### Dataset extract

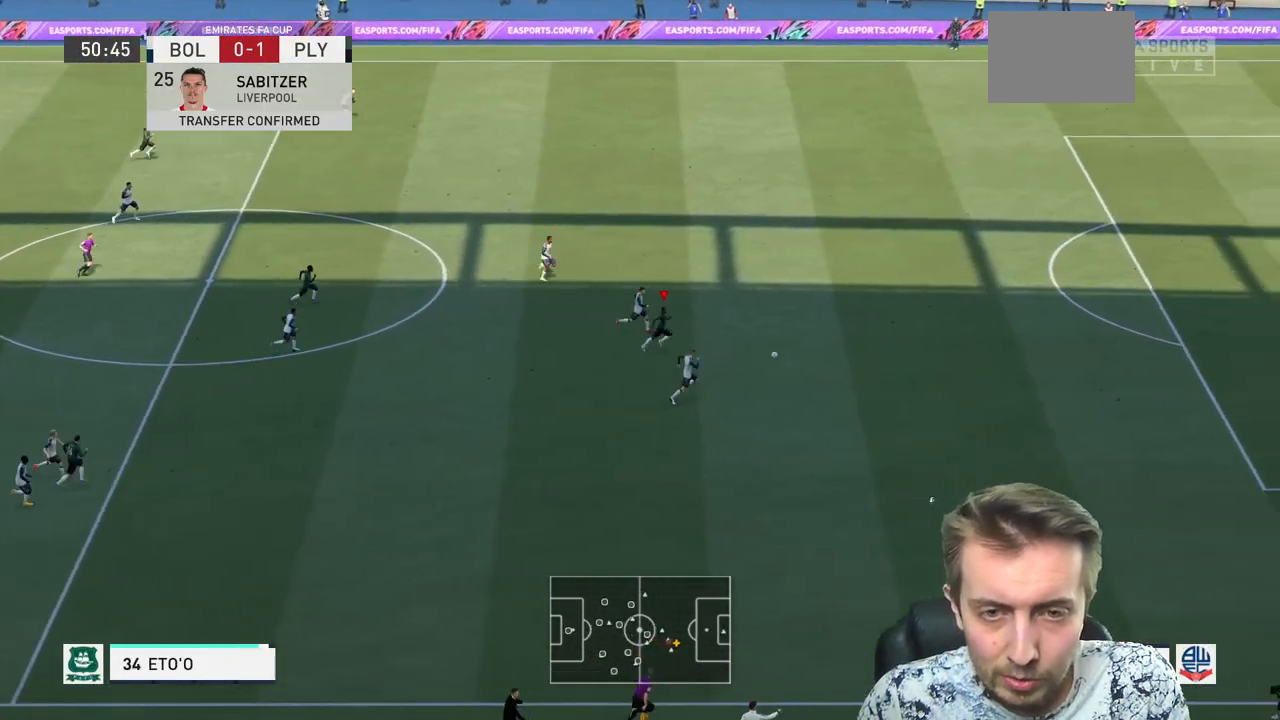
{"buttons": ["R2"], "left_stick": "right", "right_stick": "right"}
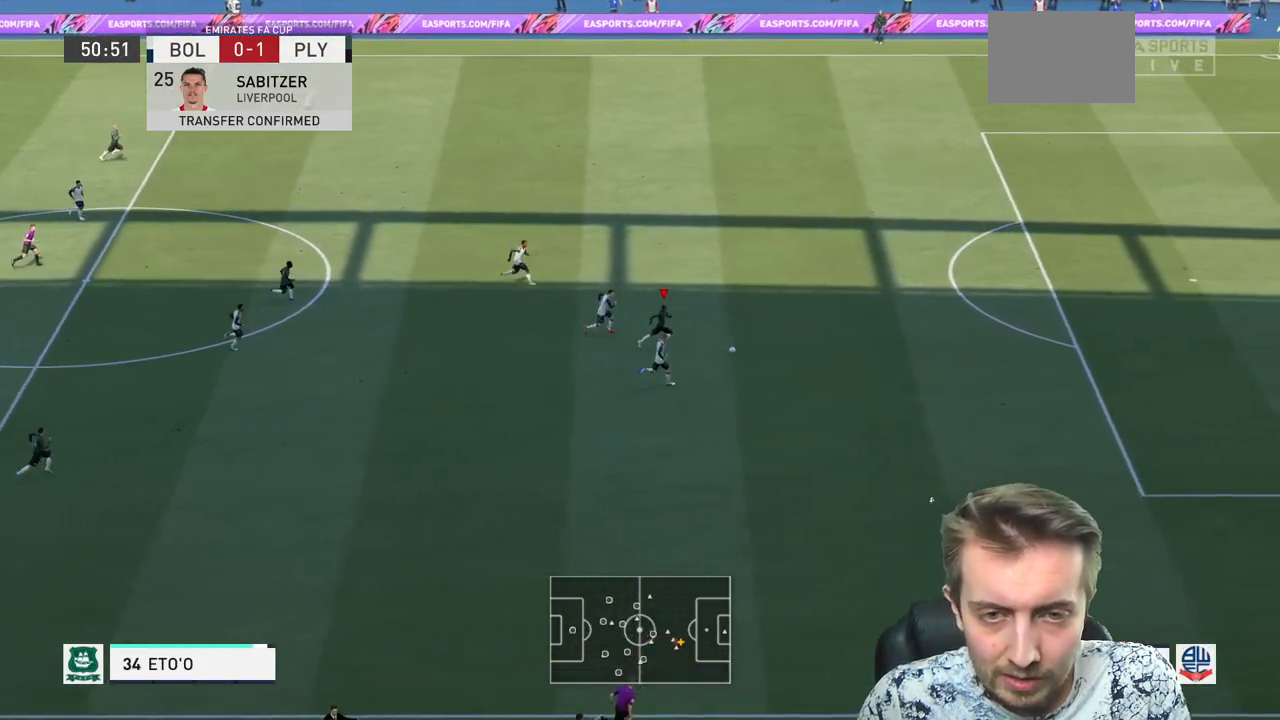
{"buttons": ["R2"], "left_stick": "right", "right_stick": "right", "events": []}
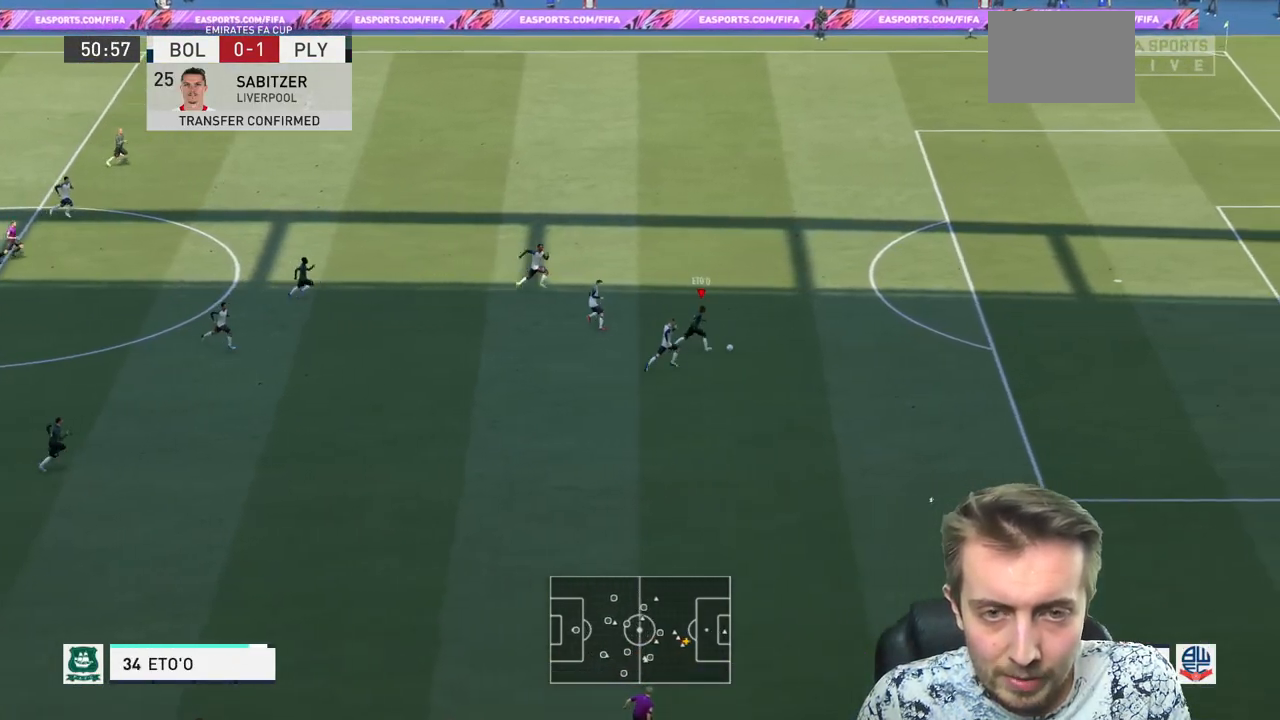
{"buttons": ["R2"], "left_stick": "right", "right_stick": "center", "events": [[34, "right_stick", "center"]]}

######

Try it | Output all lines above precisely. Pictures are to be left out.

Response below |
{"buttons": ["R2"], "left_stick": "right", "right_stick": "right"}
{"buttons": ["R2"], "left_stick": "right", "right_stick": "right", "events": []}
{"buttons": ["R2"], "left_stick": "right", "right_stick": "center", "events": [[34, "right_stick", "center"]]}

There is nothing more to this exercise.